Could professional gamers one day stand on the podium at the Olympic Games to receive their medals? Riot Games co-founder Brandon Beck thinks so.
“We don’t have our sights set on replacing soccer right now,” Beck told Games Industry International, but we definitely think that eSports has a place as a large, important, mainstream competitive activity. I fundamentally believe that eSports will be an Olympic event in my lifetime.”
Already, Riot’s Games’ eSport “championship series” now rivals other sporting events, with million-dollar purses and 10 million viewers tuning in to the matches. That’s raised the visibility of their game, League of Legends, and helped it to become the most-played PC game in the world. Raptr’s data confirms that LoL eSports efforts translate directly into increased playtime and also new users (up an average of 12% and 10% respectively after major events), a fact that some other publishers are just beginning to realize.
But to truly take eSports to the international stage, Beck thinks developers need a higher level of commitment.
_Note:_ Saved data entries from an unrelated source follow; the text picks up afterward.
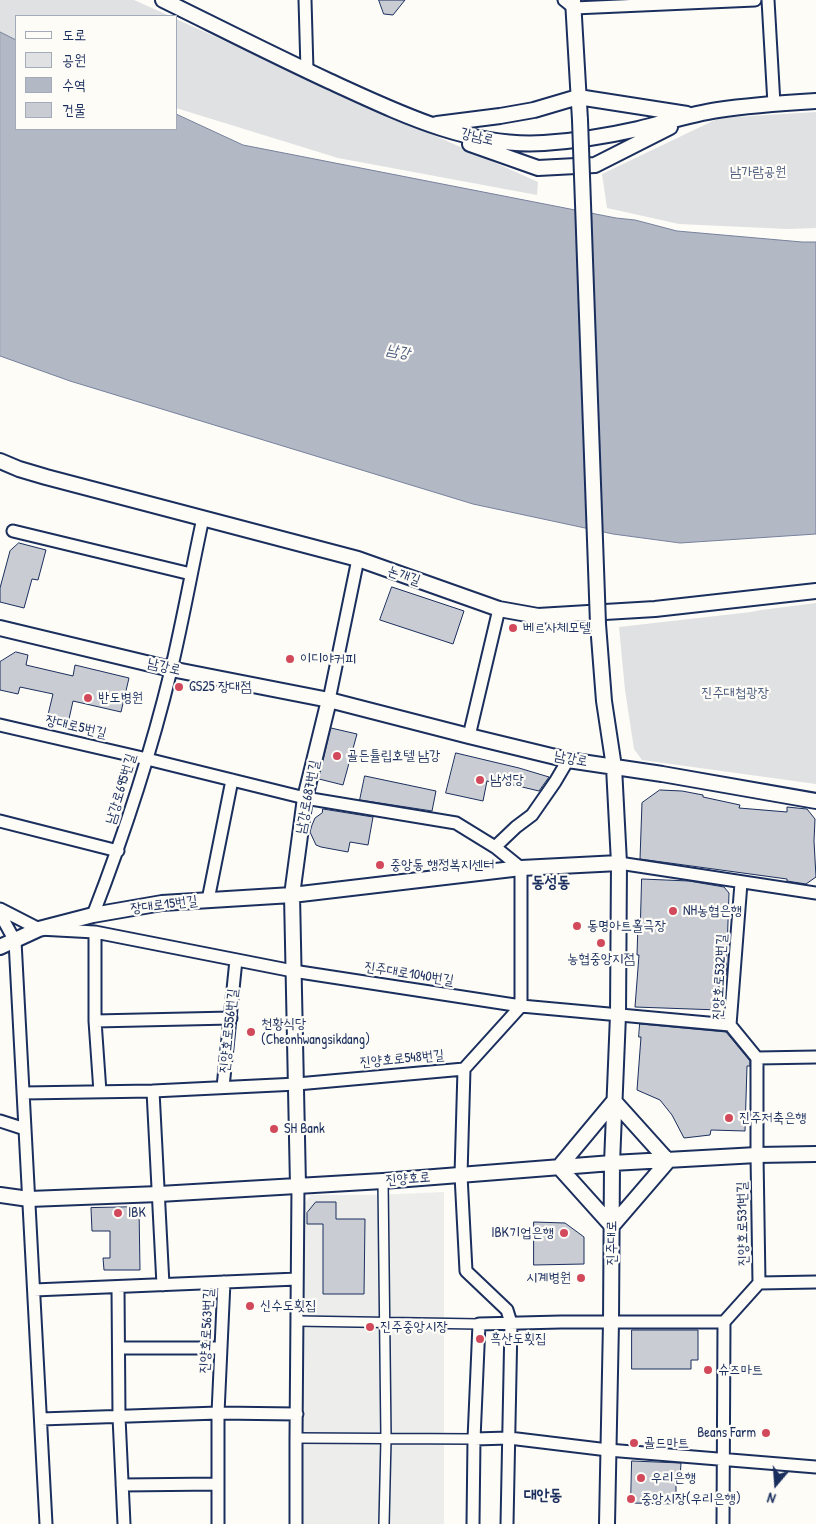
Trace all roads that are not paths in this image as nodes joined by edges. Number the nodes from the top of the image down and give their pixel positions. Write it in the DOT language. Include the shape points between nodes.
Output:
graph roads {
  1 [pos="163,0"];
  2 [pos="305,0"];
  3 [pos="755,0"];
  4 [pos="768,0"];
  5 [pos="570,3"];
  6 [pos="597,3"];
  7 [pos="307,70"];
  8 [pos="578,97"];
  9 [pos="816,101"];
  10 [pos="774,104"];
  11 [pos="693,115"];
  12 [pos="432,125"];
  13 [pos="0,461"];
  14 [pos="203,518"];
  15 [pos="12,531"];
  16 [pos="358,559"];
  17 [pos="190,574"];
  18 [pos="816,591"];
  19 [pos="499,609"];
  20 [pos="0,628"];
  21 [pos="171,669"];
  22 [pos="329,700"];
  23 [pos="0,725"];
  24 [pos="469,736"];
  25 [pos="147,759"];
  26 [pos="568,760"];
  27 [pos="614,767"];
  28 [pos="232,780"];
  29 [pos="305,798"];
  30 [pos="816,801"];
  31 [pos="0,822"];
  32 [pos="495,847"];
  33 [pos="118,851"];
  34 [pos="619,863"];
  35 [pos="521,868"];
  36 [pos="742,883"];
  37 [pos="816,893"];
  38 [pos="292,895"];
  39 [pos="208,900"];
  40 [pos="0,909"];
  41 [pos="0,914"];
  42 [pos="93,915"];
  43 [pos="39,929"];
  44 [pos="95,932"];
  45 [pos="15,941"];
  46 [pos="0,947"];
  47 [pos="236,960"];
  48 [pos="293,971"];
  49 [pos="521,1006"];
  50 [pos="618,1015"];
  51 [pos="231,1018"];
  52 [pos="96,1021"];
  53 [pos="730,1025"];
  54 [pos="816,1057"];
  55 [pos="758,1058"];
  56 [pos="464,1069"];
  57 [pos="297,1084"];
  58 [pos="223,1087"];
  59 [pos="153,1091"];
  60 [pos="100,1092"];
  61 [pos="23,1093"];
  62 [pos="614,1101"];
  63 [pos="0,1121"];
  64 [pos="25,1129"];
  65 [pos="816,1154"];
  66 [pos="757,1155"];
  67 [pos="668,1161"];
  68 [pos="612,1163"];
  69 [pos="559,1167"];
  70 [pos="460,1175"];
  71 [pos="383,1181"];
  72 [pos="298,1186"];
  73 [pos="158,1194"];
  74 [pos="0,1195"];
  75 [pos="29,1199"];
  76 [pos="612,1226"];
  77 [pos="297,1279"];
  78 [pos="224,1282"];
  79 [pos="816,1282"];
  80 [pos="759,1283"];
  81 [pos="163,1285"];
  82 [pos="118,1286"];
  83 [pos="34,1290"];
  84 [pos="297,1321"];
  85 [pos="611,1322"];
  86 [pos="724,1322"];
  87 [pos="384,1323"];
  88 [pos="511,1323"];
  89 [pos="479,1324"];
  90 [pos="119,1348"];
  91 [pos="221,1348"];
  92 [pos="218,1413"];
  93 [pos="297,1414"];
  94 [pos="119,1417"];
  95 [pos="41,1419"];
  96 [pos="296,1438"];
  97 [pos="509,1438"];
  98 [pos="386,1439"];
  99 [pos="474,1439"];
  100 [pos="608,1450"];
  101 [pos="724,1460"];
  102 [pos="816,1467"];
  103 [pos="218,1484"];
  104 [pos="122,1485"];
  105 [pos="46,1524"];
  106 [pos="124,1524"];
  107 [pos="218,1524"];
  108 [pos="296,1524"];
  109 [pos="384,1524"];
  110 [pos="474,1524"];
  111 [pos="507,1524"];
  112 [pos="607,1524"];
  113 [pos="723,1524"];
  1 -- 7 [label="street, 강남로"];
  2 -- 7 [label="street"];
  3 -- 6 [label="street"];
  4 -- 10 [label="street"];
  5 -- 6 [label="street"];
  5 -- 8 [label="street, 진주대로"];
  7 -- 12 [label="street, 강남로"];
  8 -- 11 [label="street"];
  8 -- 12 [label="street" via="534,110"];
  8 -- 27 [label="street, 진주대로, bridge" via="598,624 604,701"];
  9 -- 10 [label="street, 강남로"];
  10 -- 11 [label="street, 강남로"];
  11 -- 12 [label="street, 강남로" via="599,137 543,143 501,143"];
  11 -- 12 [label="street" via="595,165 538,168 448,136"];
  13 -- 14 [label="street, 논개길" via="46,477"];
  14 -- 16 [label="street, 논개길"];
  14 -- 17 [label="street, 남강로695번길"];
  15 -- 17 [label="street"];
  16 -- 19 [label="street, 논개길"];
  16 -- 22 [label="street"];
  17 -- 21 [label="street, 남강로695번길"];
  18 -- 19 [label="street, 논개길" via="565,616 538,616"];
  19 -- 24 [label="street"];
  20 -- 21 [label="street, 남강로"];
  21 -- 22 [label="street, 남강로"];
  21 -- 25 [label="street, 남강로695번길"];
  22 -- 24 [label="street, 남강로"];
  22 -- 29 [label="street, 남강로687번길"];
  23 -- 25 [label="street, 장대로5번길"];
  24 -- 26 [label="street, 남강로"];
  25 -- 28 [label="street, 장대로5번길"];
  25 -- 33 [label="street, 남강로695번길"];
  26 -- 27 [label="street, 남강로"];
  26 -- 32 [label="street" via="532,814"];
  27 -- 30 [label="street, 남강로"];
  27 -- 34 [label="street, 진주대로"];
  28 -- 29 [label="street, 장대로5번길"];
  28 -- 39 [label="street"];
  29 -- 32 [label="street, 장대로5번길" via="456,823"];
  29 -- 38 [label="street, 남강로687번길"];
  31 -- 33 [label="street"];
  32 -- 35 [label="street, 장대로5번길"];
  33 -- 42 [label="street, 남강로695번길"];
  34 -- 35 [label="street, 장대로15번길"];
  34 -- 36 [label="street"];
  34 -- 50 [label="street, 진주대로"];
  35 -- 38 [label="street, 장대로15번길"];
  35 -- 49 [label="street"];
  36 -- 37 [label="street"];
  36 -- 53 [label="street, 진양호로532번길"];
  38 -- 39 [label="street, 장대로15번길"];
  38 -- 48 [label="street"];
  39 -- 42 [label="street, 장대로15번길" via="162,903"];
  40 -- 43 [label="street"];
  41 -- 45 [label="street"];
  42 -- 43 [label="street, 장대로15번길"];
  43 -- 44 [label="street"];
  43 -- 45 [label="street, 장대로15번길"];
  44 -- 47 [label="street"];
  44 -- 52 [label="street"];
  45 -- 46 [label="street, 장대로15번길"];
  45 -- 61 [label="street"];
  47 -- 48 [label="street"];
  47 -- 51 [label="street, 진양호로556번길"];
  48 -- 49 [label="street, 진주대로1040번길"];
  48 -- 57 [label="street"];
  49 -- 50 [label="street, 진주대로1040번길"];
  49 -- 56 [label="street"];
  50 -- 53 [label="street, 진주대로1040번길"];
  50 -- 62 [label="street, 진주대로"];
  51 -- 52 [label="street"];
  51 -- 58 [label="street, 진양호로556번길"];
  52 -- 60 [label="street"];
  53 -- 55 [label="street, 진양호로532번길"];
  54 -- 55 [label="street"];
  55 -- 66 [label="street"];
  56 -- 57 [label="street, 진양호로548번길"];
  56 -- 70 [label="street, 진양호로548번길"];
  57 -- 58 [label="street, 진양호로556번길"];
  57 -- 72 [label="street"];
  58 -- 59 [label="street"];
  59 -- 60 [label="street"];
  59 -- 73 [label="street"];
  60 -- 61 [label="street"];
  61 -- 64 [label="street"];
  62 -- 67 [label="street"];
  62 -- 68 [label="street, 진주대로"];
  62 -- 69 [label="street"];
  63 -- 64 [label="street"];
  64 -- 75 [label="street"];
  65 -- 66 [label="street, 진양호로"];
  66 -- 67 [label="street, 진양호로"];
  66 -- 80 [label="street, 진양호로531번길"];
  67 -- 68 [label="street, 진양호로"];
  67 -- 76 [label="street"];
  68 -- 69 [label="street, 진양호로"];
  68 -- 76 [label="street, 진주대로"];
  69 -- 70 [label="street, 진양호로"];
  69 -- 76 [label="street"];
  70 -- 71 [label="street, 진양호로"];
  70 -- 88 [label="street, 진양호로548번길" via="466,1271 507,1310"];
  71 -- 72 [label="street, 진양호로"];
  71 -- 87 [label="street"];
  72 -- 73 [label="street, 진양호로"];
  72 -- 77 [label="street"];
  73 -- 75 [label="street, 진양호로"];
  73 -- 81 [label="street"];
  74 -- 75 [label="street, 진양호로"];
  75 -- 83 [label="street"];
  76 -- 85 [label="street, 진주대로"];
  77 -- 78 [label="street"];
  77 -- 84 [label="street"];
  78 -- 81 [label="street, 진양호로563번길"];
  78 -- 91 [label="street, 진양호로563번길"];
  79 -- 80 [label="street"];
  80 -- 86 [label="street, 진양호로531번길"];
  81 -- 82 [label="street, 진양호로563번길"];
  82 -- 83 [label="street, 진양호로563번길"];
  82 -- 90 [label="street"];
  83 -- 95 [label="street"];
  84 -- 87 [label="street"];
  84 -- 93 [label="street"];
  85 -- 86 [label="street"];
  85 -- 88 [label="street"];
  85 -- 100 [label="street, 진주대로"];
  86 -- 101 [label="street"];
  87 -- 89 [label="street"];
  87 -- 98 [label="street"];
  88 -- 89 [label="street"];
  88 -- 97 [label="street"];
  89 -- 99 [label="street"];
  90 -- 91 [label="street"];
  90 -- 94 [label="street"];
  91 -- 92 [label="street, 진양호로563번길"];
  92 -- 93 [label="street"];
  92 -- 94 [label="street"];
  92 -- 103 [label="street, 진양호로563번길"];
  93 -- 96 [label="street"];
  94 -- 95 [label="street"];
  94 -- 104 [label="street"];
  95 -- 105 [label="street"];
  96 -- 98 [label="street"];
  96 -- 108 [label="street"];
  97 -- 99 [label="street"];
  97 -- 100 [label="street"];
  97 -- 111 [label="street"];
  98 -- 99 [label="street"];
  98 -- 109 [label="street"];
  99 -- 110 [label="street"];
  100 -- 101 [label="street"];
  100 -- 112 [label="street, 진주대로"];
  101 -- 102 [label="street"];
  101 -- 113 [label="street"];
  103 -- 104 [label="street"];
  103 -- 107 [label="street, 진양호로563번길"];
  104 -- 106 [label="street"];
}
“It’s important for companies to not just say they’re excited about eSports,” says Beck, “but to actually make commitments from a development standpoint and from a financial standpoint.” That means creating a sustainable infrastructure of games, athletes, and career paths that anyone with the talent and drive can reach for. League of Legends’ overwhelming success shows that if you build it, the players will come.
According to Beck, the demand for this service has always been there. Finally, the technology and the architecture to support it is catching up.
“The innovation going forward in eSports is all going to be around the quality of broadcasts, the quality of live events, the quality of the leagues themselves,” says Beck. And from there, the players themselves with drive eSports forward…possibly to Olympic gold.